This Week’s Dive Report

Conditions this week were great. October is a wonderful month to be in the Florida Keys, and it showed in our weather this week. There were low winds, minimal rain and, most importantly, great visibility for diving. 

With our clear waters, we were able to observe a lot of symbiotic relationships while on our dives this week. We witnessed cleaner shrimps helping out goliath groupers. Have you heard of these shrimps? They are a specific species of shrimp and fish that run “cleaning stations” in our oceans. Larger fish like goliath groupers or animals like sea turtles and sharks will pull up to the cleaning station and flare out their gills or open their mouths, allowing the cleaner shrimp or fish to get in the nooks and crannies. The little cleaner animals help to remove parasites and other detritus. The big animals get cleaned, and the cleaners get fed. This is just one of the amazing ways that our oceans have evolved to support symbiotic relationships between species. 

Next Week’s Dive Report

I know I sound like a broken record, but conditions this coming week will be great — again. We’ve been very fortunate so far this fall and that fortune continues this week with low winds and plenty of sunshine. We are not mad about it at all. If you haven’t been out in a while, join us for this amazing time of the year in the Florida Keys.

Conservation Update

Speaking of symbiotic relationships, there are so many others in the sea. The clownfish cleans and protects the sea anemone, which keeps other predatory fish away from the clownfish. Zooxanthellae algae provide corals with energy (and their beautiful color), and corals give the symbiotic algae a place to live. Because the oceans are so vast and relatively unexplored, I’m sure there are so many others that scientists don’t even know about yet. 

This is why it’s critical to protect the oceans. If we lose a species in an area, there’s no way to know how its absence might affect other species that have a symbiotic relationship with it. If something goes extinct, the ripple-out could be huge. 

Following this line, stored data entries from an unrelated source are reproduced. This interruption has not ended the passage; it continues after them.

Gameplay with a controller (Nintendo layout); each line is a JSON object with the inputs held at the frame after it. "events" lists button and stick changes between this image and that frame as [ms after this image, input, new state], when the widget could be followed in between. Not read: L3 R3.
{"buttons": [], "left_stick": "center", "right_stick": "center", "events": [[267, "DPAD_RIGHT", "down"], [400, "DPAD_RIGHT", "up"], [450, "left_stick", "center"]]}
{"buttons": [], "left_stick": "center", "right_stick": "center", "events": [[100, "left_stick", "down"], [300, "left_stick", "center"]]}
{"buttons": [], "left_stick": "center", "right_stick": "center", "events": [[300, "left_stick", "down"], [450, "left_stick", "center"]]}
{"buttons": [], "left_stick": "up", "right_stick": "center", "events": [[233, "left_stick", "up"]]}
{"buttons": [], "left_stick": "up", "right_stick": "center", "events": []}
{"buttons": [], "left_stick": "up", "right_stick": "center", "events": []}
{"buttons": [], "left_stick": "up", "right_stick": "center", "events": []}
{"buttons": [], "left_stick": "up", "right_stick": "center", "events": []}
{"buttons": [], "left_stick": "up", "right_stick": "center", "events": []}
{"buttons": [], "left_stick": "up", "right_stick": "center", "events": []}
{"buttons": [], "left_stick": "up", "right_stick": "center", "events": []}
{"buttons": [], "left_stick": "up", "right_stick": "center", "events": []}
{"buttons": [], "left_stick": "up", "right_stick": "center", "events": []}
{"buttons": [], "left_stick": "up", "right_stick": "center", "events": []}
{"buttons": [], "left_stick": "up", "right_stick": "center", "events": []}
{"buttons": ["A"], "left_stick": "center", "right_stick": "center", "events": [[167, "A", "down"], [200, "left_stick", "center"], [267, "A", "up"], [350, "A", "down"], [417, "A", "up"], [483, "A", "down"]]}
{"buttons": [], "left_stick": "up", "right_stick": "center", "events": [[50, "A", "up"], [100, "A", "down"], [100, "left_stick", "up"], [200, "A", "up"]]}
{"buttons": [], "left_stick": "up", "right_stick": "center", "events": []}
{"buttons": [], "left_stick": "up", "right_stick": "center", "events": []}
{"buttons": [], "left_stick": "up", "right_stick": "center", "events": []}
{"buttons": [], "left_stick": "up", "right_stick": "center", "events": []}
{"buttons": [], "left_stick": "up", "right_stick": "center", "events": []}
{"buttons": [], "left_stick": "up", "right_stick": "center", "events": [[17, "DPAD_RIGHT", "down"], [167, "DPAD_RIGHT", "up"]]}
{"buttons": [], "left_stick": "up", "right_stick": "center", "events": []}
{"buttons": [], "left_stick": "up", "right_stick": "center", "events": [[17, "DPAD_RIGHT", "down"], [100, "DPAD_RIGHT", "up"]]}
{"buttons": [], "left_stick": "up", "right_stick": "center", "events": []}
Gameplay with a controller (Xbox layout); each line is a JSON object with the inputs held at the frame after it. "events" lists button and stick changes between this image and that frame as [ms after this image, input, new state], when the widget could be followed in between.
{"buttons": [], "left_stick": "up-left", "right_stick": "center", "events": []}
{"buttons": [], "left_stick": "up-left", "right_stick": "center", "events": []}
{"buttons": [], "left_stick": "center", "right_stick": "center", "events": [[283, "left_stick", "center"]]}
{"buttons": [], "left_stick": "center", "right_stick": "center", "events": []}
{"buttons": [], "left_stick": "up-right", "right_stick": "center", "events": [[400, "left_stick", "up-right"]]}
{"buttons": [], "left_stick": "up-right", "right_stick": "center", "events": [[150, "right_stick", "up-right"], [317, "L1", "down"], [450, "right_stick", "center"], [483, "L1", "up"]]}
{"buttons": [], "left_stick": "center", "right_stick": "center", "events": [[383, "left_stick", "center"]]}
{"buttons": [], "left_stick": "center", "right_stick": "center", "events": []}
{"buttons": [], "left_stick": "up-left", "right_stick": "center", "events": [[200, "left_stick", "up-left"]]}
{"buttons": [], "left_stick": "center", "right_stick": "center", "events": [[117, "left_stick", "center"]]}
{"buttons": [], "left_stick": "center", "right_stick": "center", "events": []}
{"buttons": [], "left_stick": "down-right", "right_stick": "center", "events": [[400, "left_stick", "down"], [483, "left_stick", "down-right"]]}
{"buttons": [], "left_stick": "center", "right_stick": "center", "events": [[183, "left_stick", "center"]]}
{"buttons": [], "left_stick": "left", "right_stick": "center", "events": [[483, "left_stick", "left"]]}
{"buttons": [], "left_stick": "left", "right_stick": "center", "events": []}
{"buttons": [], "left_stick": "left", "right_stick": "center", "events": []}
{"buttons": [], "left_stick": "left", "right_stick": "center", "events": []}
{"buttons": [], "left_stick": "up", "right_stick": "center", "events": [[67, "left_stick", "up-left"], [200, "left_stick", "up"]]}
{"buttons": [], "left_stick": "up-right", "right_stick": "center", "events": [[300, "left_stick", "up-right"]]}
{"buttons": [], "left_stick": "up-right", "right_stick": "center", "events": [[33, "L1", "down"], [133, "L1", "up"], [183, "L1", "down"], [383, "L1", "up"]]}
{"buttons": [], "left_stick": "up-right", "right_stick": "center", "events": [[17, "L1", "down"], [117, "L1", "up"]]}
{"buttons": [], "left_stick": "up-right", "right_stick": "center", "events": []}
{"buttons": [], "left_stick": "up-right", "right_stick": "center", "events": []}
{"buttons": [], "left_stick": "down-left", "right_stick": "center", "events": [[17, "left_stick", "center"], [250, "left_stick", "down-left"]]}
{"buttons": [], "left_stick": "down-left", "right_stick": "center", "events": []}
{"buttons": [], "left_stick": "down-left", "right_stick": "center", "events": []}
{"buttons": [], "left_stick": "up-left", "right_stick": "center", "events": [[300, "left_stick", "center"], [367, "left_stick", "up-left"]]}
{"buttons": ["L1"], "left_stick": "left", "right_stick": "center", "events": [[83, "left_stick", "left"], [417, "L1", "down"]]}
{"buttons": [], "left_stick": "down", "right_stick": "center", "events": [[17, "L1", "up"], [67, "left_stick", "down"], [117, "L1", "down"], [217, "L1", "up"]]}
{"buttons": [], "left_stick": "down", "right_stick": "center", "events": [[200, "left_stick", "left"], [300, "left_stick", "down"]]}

Locally, we’re working hard with I.CARE every week to make sure our corals don’t go extinct on our reefs. It’s our way to try to protect the entire ecosystem.

Conservation Tip

Only about 5% of the oceans are explored. We need to protect what is left so that science has a chance to learn about it.


ICARE will be planting corals on Saturday at Islamorada Dive Center.  Call the shop if you’d like to participate in restoring our coral reefs.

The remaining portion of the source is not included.